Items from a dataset
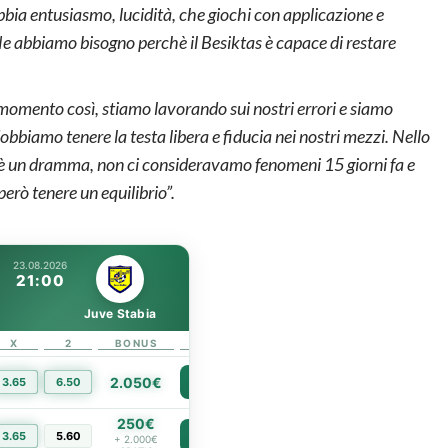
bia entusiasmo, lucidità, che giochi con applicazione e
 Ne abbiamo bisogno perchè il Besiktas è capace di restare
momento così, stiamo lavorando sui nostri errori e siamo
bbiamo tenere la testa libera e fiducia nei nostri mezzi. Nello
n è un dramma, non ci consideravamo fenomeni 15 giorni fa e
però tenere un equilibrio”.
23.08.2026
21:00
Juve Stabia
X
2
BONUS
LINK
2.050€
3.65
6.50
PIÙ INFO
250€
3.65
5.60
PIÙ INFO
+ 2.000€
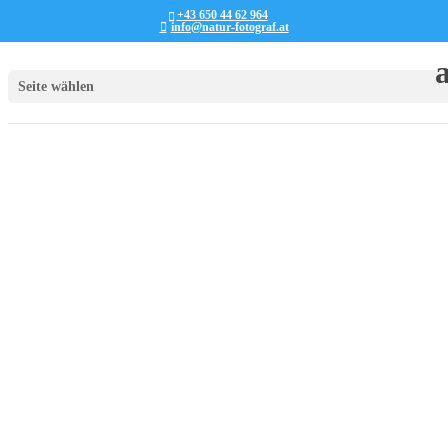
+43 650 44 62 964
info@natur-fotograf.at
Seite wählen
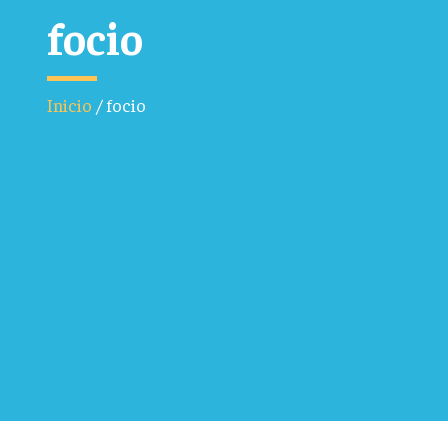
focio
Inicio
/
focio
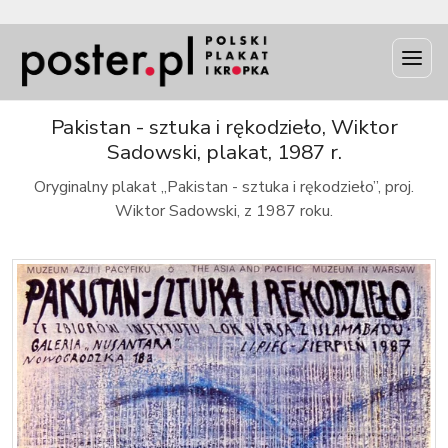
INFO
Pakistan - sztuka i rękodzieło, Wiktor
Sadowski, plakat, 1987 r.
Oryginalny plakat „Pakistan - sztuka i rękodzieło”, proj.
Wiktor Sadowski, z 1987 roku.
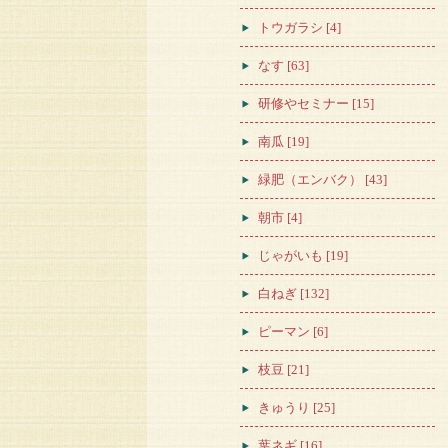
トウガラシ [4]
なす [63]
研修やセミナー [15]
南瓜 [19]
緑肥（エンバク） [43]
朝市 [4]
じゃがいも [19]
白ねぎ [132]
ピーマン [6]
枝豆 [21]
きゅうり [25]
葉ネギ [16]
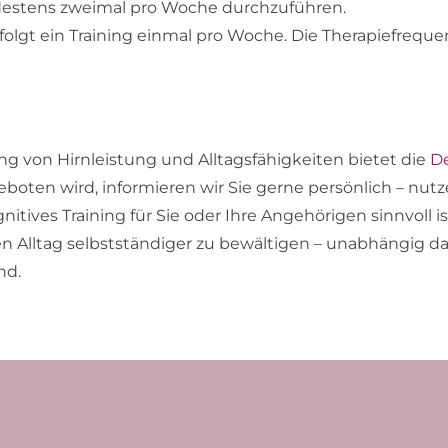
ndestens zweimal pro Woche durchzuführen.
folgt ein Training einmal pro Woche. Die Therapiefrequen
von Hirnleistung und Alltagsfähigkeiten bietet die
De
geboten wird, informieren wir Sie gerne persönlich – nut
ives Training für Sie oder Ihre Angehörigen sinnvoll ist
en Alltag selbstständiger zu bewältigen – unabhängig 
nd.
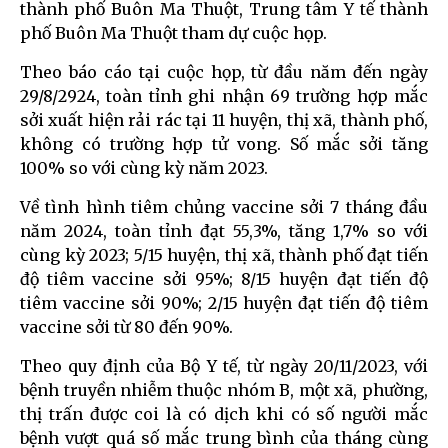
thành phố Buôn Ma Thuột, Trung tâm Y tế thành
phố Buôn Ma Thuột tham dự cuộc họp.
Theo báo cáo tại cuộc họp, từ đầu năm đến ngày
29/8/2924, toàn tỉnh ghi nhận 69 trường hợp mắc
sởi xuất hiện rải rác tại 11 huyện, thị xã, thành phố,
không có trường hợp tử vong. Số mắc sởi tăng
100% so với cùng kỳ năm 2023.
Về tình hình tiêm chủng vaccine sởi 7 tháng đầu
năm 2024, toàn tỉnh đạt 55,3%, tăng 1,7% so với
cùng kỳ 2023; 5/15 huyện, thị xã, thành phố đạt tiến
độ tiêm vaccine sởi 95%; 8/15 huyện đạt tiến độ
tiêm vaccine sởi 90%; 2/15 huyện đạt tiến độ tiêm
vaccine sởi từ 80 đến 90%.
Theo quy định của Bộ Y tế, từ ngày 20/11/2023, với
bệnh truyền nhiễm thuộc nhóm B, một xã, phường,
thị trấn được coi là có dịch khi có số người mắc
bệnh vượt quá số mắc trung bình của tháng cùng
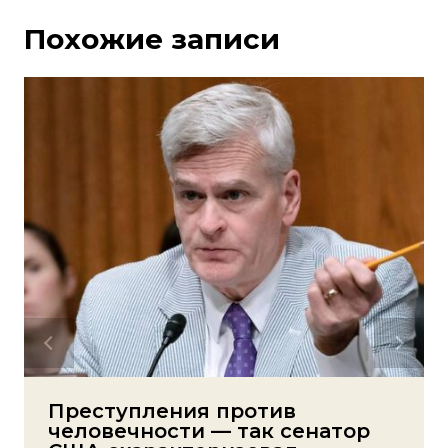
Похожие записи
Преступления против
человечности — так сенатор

→ WORK INSTRUCTION
Copy exactly what appears in the entries, beginning with the first line and ending with the line that has "phố Buôn Ma Thuột tham dự cuộc họp.", but not the pictures.

→ ANSWER TO THE EXERCISE
bia entusiasmo, lucidità, che giochi con applicazione e
 Ne abbiamo bisogno perchè il Besiktas è capace di restare
momento così, stiamo lavorando sui nostri errori e siamo
bbiamo tenere la testa libera e fiducia nei nostri mezzi. Nello
n è un dramma, non ci consideravamo fenomeni 15 giorni fa e
però tenere un equilibrio”.
23.08.2026
21:00
Juve Stabia
X
2
BONUS
LINK
2.050€
3.65
6.50
PIÙ INFO
250€
3.65
5.60
PIÙ INFO
+ 2.000€
+43 650 44 62 964
info@natur-fotograf.at
Seite wählen
focio
Inicio
/
focio
INFO
Pakistan - sztuka i rękodzieło, Wiktor
Sadowski, plakat, 1987 r.
Oryginalny plakat „Pakistan - sztuka i rękodzieło”, proj.
Wiktor Sadowski, z 1987 roku.
トウガラシ [4]
なす [63]
研修やセミナー [15]
南瓜 [19]
緑肥（エンバク） [43]
朝市 [4]
じゃがいも [19]
白ねぎ [132]
ピーマン [6]
枝豆 [21]
きゅうり [25]
葉ネギ [16]
ndestens zweimal pro Woche durchzuführen.
folgt ein Training einmal pro Woche. Die Therapiefrequen
von Hirnleistung und Alltagsfähigkeiten bietet die
De
geboten wird, informieren wir Sie gerne persönlich – nut
ives Training für Sie oder Ihre Angehörigen sinnvoll ist
en Alltag selbstständiger zu bewältigen – unabhängig 
nd.
thành phố Buôn Ma Thuột, Trung tâm Y tế thành
phố Buôn Ma Thuột tham dự cuộc họp.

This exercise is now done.